Cette étude met en lumière un problème important de la politique en Islam depuis le MA : le problème théologico-politique. Comment se fait-il que le théologique prenne le pas sur le politique ? Comment comprendre la relation entre les gouverneurs et les gouvernés ? Faut-il se gouverner soi-même pour gouverner les autres ? Pourquoi est-ce que l’Islam légitime l’obéissance à un gouvernant par la légitimation divine ? L’auteur, Makram Abbès, a pour objectif de faire ressortir l’originalité du texte d’Al-Mâwardi. La relation entre le politique et la religion, le devoir d’un prince en comparaison avec la conception de l’homme en général, ainsi que les aptitudes et compétences à avoir pour bien gouverner l’Etat.
L’auteur tente de répondre à ces questions en réévaluant les vertus des Miroirs des princes arabes (adab sultaniyya). Les Miroirs sont un héritage intellectuel arabe. Les textes ont été rédigés par des lettrés et savants proches des pouvoirs politiques. En laissant de côté le protocole et l’étique royale, l’auteur tente d’analyser la finalité de ces maximes en se concentrant sur la relation gouvernants/gouvernés. Autrement dit, en mettant en avant les rationalités gouvernementales. La rationalité est associée à la logique de la souveraineté, et l’administration, d’autre part. Il tire sa source du texte d’Al-Mâwardi qui montre que les Miroirs arabes s’écartent de toute exhortation morale.
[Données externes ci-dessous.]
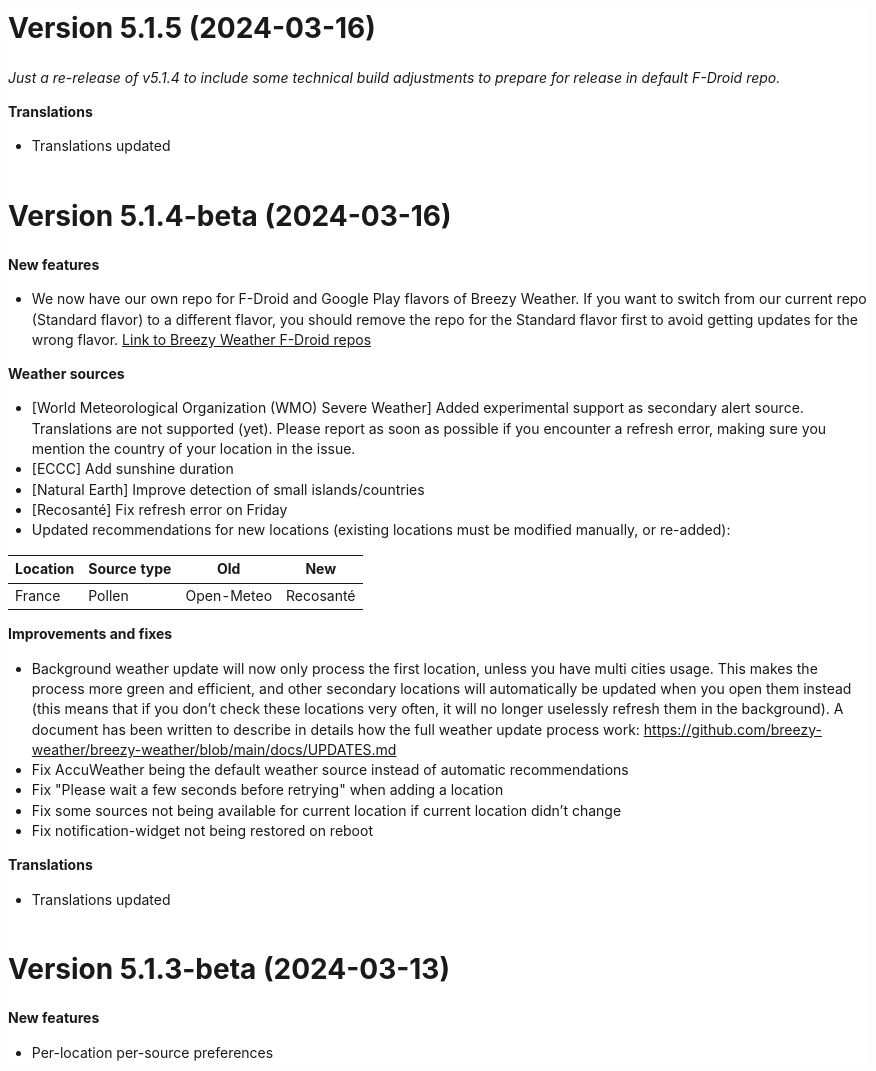 
# Version 5.1.5 (2024-03-16)

*Just a re-release of v5.1.4 to include some technical build adjustments to prepare for release in default F-Droid repo.*

**Translations**
- Translations updated


# Version 5.1.4-beta (2024-03-16)

**New features**
- We now have our own repo for F-Droid and Google Play flavors of Breezy Weather. If you want to switch from our current repo (Standard flavor) to a different flavor, you should remove the repo for the Standard flavor first to avoid getting updates for the wrong flavor. [Link to Breezy Weather F-Droid repos](https://github.com/breezy-weather/fdroid-repo/blob/main/README.md)

**Weather sources**
- [World Meteorological Organization (WMO) Severe Weather] Added experimental support as secondary alert source. Translations are not supported (yet). Please report as soon as possible if you encounter a refresh error, making sure you mention the country of your location in the issue.
- [ECCC] Add sunshine duration
- [Natural Earth] Improve detection of small islands/countries
- [Recosanté] Fix refresh error on Friday
- Updated recommendations for new locations (existing locations must be modified manually, or re-added):

| Location | Source type | Old         | New         |
|----------|-------------|-------------|-------------|
| France   | Pollen      | Open-Meteo  | Recosanté   |

**Improvements and fixes**
- Background weather update will now only process the first location, unless you have multi cities usage. This makes the process more green and efficient, and other secondary locations will automatically be updated when you open them instead (this means that if you don’t check these locations very often, it will no longer uselessly refresh them in the background). A document has been written to describe in details how the full weather update process work: https://github.com/breezy-weather/breezy-weather/blob/main/docs/UPDATES.md
- Fix AccuWeather being the default weather source instead of automatic recommendations
- Fix "Please wait a few seconds before retrying" when adding a location
- Fix some sources not being available for current location if current location didn’t change
- Fix notification-widget not being restored on reboot

**Translations**
- Translations updated


# Version 5.1.3-beta (2024-03-13)

**New features**
- Per-location per-source preferences
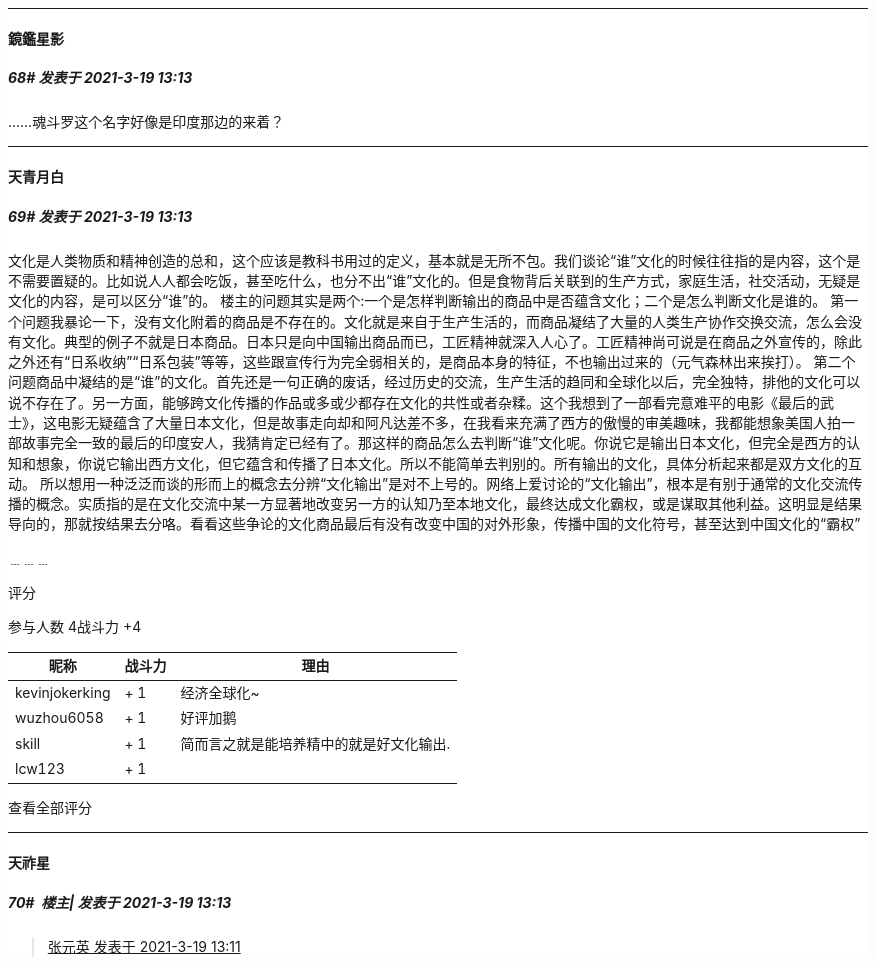 
-----

####  鏡鑑星影  
##### 68#       发表于 2021-3-19 13:13


……魂斗罗这个名字好像是印度那边的来着？


-----

####  天青月白  
##### 69#       发表于 2021-3-19 13:13


文化是人类物质和精神创造的总和，这个应该是教科书用过的定义，基本就是无所不包。我们谈论“谁”文化的时候往往指的是内容，这个是不需要置疑的。比如说人人都会吃饭，甚至吃什么，也分不出“谁”文化的。但是食物背后关联到的生产方式，家庭生活，社交活动，无疑是文化的内容，是可以区分“谁”的。
楼主的问题其实是两个:一个是怎样判断输出的商品中是否蕴含文化；二个是怎么判断文化是谁的。
第一个问题我暴论一下，没有文化附着的商品是不存在的。文化就是来自于生产生活的，而商品凝结了大量的人类生产协作交换交流，怎么会没有文化。典型的例子不就是日本商品。日本只是向中国输出商品而已，工匠精神就深入人心了。工匠精神尚可说是在商品之外宣传的，除此之外还有“日系收纳”“日系包装”等等，这些跟宣传行为完全弱相关的，是商品本身的特征，不也输出过来的（元气森林出来挨打）。
第二个问题商品中凝结的是“谁”的文化。首先还是一句正确的废话，经过历史的交流，生产生活的趋同和全球化以后，完全独特，排他的文化可以说不存在了。另一方面，能够跨文化传播的作品或多或少都存在文化的共性或者杂糅。这个我想到了一部看完意难平的电影《最后的武士》，这电影无疑蕴含了大量日本文化，但是故事走向却和阿凡达差不多，在我看来充满了西方的傲慢的审美趣味，我都能想象美国人拍一部故事完全一致的最后的印度安人，我猜肯定已经有了。那这样的商品怎么去判断“谁”文化呢。你说它是输出日本文化，但完全是西方的认知和想象，你说它输出西方文化，但它蕴含和传播了日本文化。所以不能简单去判别的。所有输出的文化，具体分析起来都是双方文化的互动。
所以想用一种泛泛而谈的形而上的概念去分辨“文化输出”是对不上号的。网络上爱讨论的“文化输出”，根本是有别于通常的文化交流传播的概念。实质指的是在文化交流中某一方显著地改变另一方的认知乃至本地文化，最终达成文化霸权，或是谋取其他利益。这明显是结果导向的，那就按结果去分咯。看看这些争论的文化商品最后有没有改变中国的对外形象，传播中国的文化符号，甚至达到中国文化的“霸权”


﹍﹍﹍

评分


 参与人数 4战斗力 +4

|昵称|战斗力|理由|
|----|---|---|
| kevinjokerking| + 1|经济全球化~|
| wuzhou6058| + 1|好评加鹅|
| skill| + 1|简而言之就是能培养精中的就是好文化输出.|
| lcw123| + 1||


查看全部评分


-----

####  天祚星  
##### 70#         楼主| 发表于 2021-3-19 13:13


<blockquote><a href="httphttps://bbs.saraba1st.com/2b/forum.php?mod=redirect&amp;goto=findpost&amp;pid=50674486&amp;ptid=1993976" target="_blank">张元英 发表于 2021-3-19 13:11</a>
Il est important de noter que les Miroirs arabes sont avant-tout des traités de gouvernement. Un chapitre éthique sur les qualités du Prince est inclus dans les Miroirs arabes, tandis qu’ un chapitre plus politique concerne l’administration de l’Etat. La finalité de son étude consiste donc à étudier les savoirs du gouvernement et à analyser les différentes formes de rationalité politique.
Les Miroirs arabes était souvent dépréciés par certains historiens, comme c’est le cas de al-Jabri, (étude sur les Miroirs : Raison politique en Islam) qui y voit une morale au service des Princes. Ces textes théoriques ont été conçus pour refléter les traits du bon gouvernement, les droits et devoirs d’un prince, une définition de la relation gouvernants/gouvernés. Mais il ont été vu comme des traités servant à maintenir le peuple dans la servitude.
Ainsi, des textes permettant aux princes de mieux maîtriser les mécanismes de domination entraînent inévitablement un despotisme. Selon A.Badawi, les Miroirs agissent comme un masque qui cache des pratiques tyranniques. Un masque qui empêche l’inculcation de vraies valeurs aux peuples. Selon lui, dans une veine similaire à Nietzsche, les Miroirs ont formé « une mentalité d’esclaves ».
En résumé, une étude sur comment gérer et diriger en Islam. En essayant de ne pas comparer les représentations politiques en Islam aux représentations politiques occidentales à travers les relations complexes de l’Eglise et de l’Empire, l’auteur fait une comparaison avec le genre occidental du Miroir des princes. On en apprend beaucoup sur Al-Mâwardi et sa relation avec le califat abbasside et l’émirat buyide. Il est une référence en matière de droit politique islamique. Il s’est posé comme arbitre des conflits politique, de l’opposition entre émir et calife (al-Qa’im en particulier à partir de 1031).